Obasanjo lamented that electoral litigations have now become a thing of luck because political actors do not play by the rules.
He said: “We fail to understand that democracy is not a one-shot game. It is evolutionary and it takes time to ground the practice. It is not for a quick change and indeed, if we play by the rules, we would all realise that regimes or governments can change but the tenets remain constant.
“We would not be so bitter with election results or overload the courts with litigations, very many of which are like ‘try your luck’.
“When we learn to play by the rules and respect the principles of democracy, we recognise that ascension to office does not empower incumbents to destroy all policies and programmes initiated by the predecessor,” he said.
He warned that without retracing the nation’s political steps to the right direction, the current process will either not produce the right leaders or it would leave so many broken blocks on the path to governance.
He expressed: “The result will be a democratic quagmire, increased corruption, insecurity and survival of the fittest, richest and better connected with little or no recognition of merits.”
The former president commended the Rivers State governor for organising the describing it as critical and timely in the present democratic dispensation, saying that democracy could still work in Nigeria.
Obasanjo noted: “We sure need more opportunities to interrogate and understand our past and present, to design and plan our future. As you all know, a nation that does not engage in conversations, self-analysis, self-criticism, and regular reading and interaction cannot make meaningful and sustainable progress.
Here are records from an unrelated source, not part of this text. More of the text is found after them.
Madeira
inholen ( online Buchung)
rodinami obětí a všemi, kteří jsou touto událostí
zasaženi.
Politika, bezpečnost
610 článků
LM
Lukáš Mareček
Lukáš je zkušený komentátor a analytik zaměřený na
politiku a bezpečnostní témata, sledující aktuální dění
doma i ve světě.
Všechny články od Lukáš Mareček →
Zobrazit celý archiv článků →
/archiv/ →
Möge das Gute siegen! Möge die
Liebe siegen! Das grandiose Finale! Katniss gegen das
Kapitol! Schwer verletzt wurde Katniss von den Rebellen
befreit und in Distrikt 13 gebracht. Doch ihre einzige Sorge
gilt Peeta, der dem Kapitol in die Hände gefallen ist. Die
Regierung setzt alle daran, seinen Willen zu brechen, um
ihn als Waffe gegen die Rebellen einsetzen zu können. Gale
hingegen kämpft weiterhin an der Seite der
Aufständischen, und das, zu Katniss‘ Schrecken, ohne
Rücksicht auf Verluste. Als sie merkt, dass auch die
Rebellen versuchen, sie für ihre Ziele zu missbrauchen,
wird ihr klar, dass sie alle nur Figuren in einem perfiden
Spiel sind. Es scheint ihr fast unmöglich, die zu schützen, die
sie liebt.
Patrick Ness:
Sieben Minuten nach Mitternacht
“Democracy is possible in Nigeria and we have the capacity to build a culture of democratisation. However, we must recognise and accept the fact that it is an evolutionary process with principles. We must also appreciate the fact that it does not mean that all problems will disappear overnight, rather, with strengthened and independent institutions, a democratic system will empower us to effectively and efficiently manage the contradictions and challenges in the system.”
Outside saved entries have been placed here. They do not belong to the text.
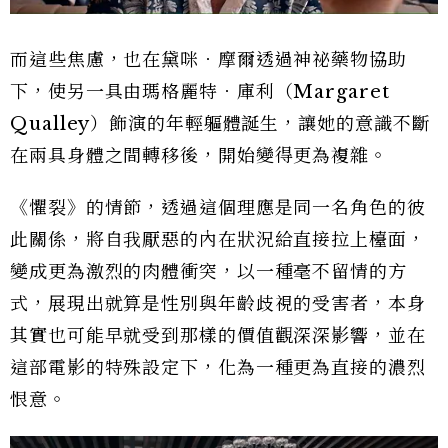
而這些焦慮，也在黛咪．摩爾透過神祕藥物協助
下，使另一具由瑪格麗特．庫利（Margaret
Qualley）飾演的年輕軀體誕生，讓她的意識不斷
在兩具身體之間轉移後，開始變得更為複雜。
《懼裂》的情節，透過這個理應是同一名角色的彼
此關係，將自我厭惡的內在狀況給直接拉上檯面，
變成更為激烈的肉體衝突，以一種毫不留情的方
式，展現出就算是性別與年齡歧視的受害者，本身
其實也可能早就受到那樣的價值觀深深影響，並在
這部電影的特殊設定下，化為一種更為直接的濃烈
恨意。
Earlier, the state governor, Nyesom Wike, said the success or failure of the forthcoming elections would have substantial implications for the future of the country.
“The 2023 general elections are barely one month from today. This election is another opportunity for Nigerians to elect a new president of the federation and governors in 30 of the 36 federating states,” he noted
The success or failure of these elections would have substantial implications for the country. Success will add value by consolidating and strengthening all the roots of our democracy.
“A failure may increase political polarisation, exacerbate our social fault lines and set our democracy backwards.”
He noted that after 24 years of democratic rule, “we are yet in a position to take credible democratic elections for granted in Nigeria.”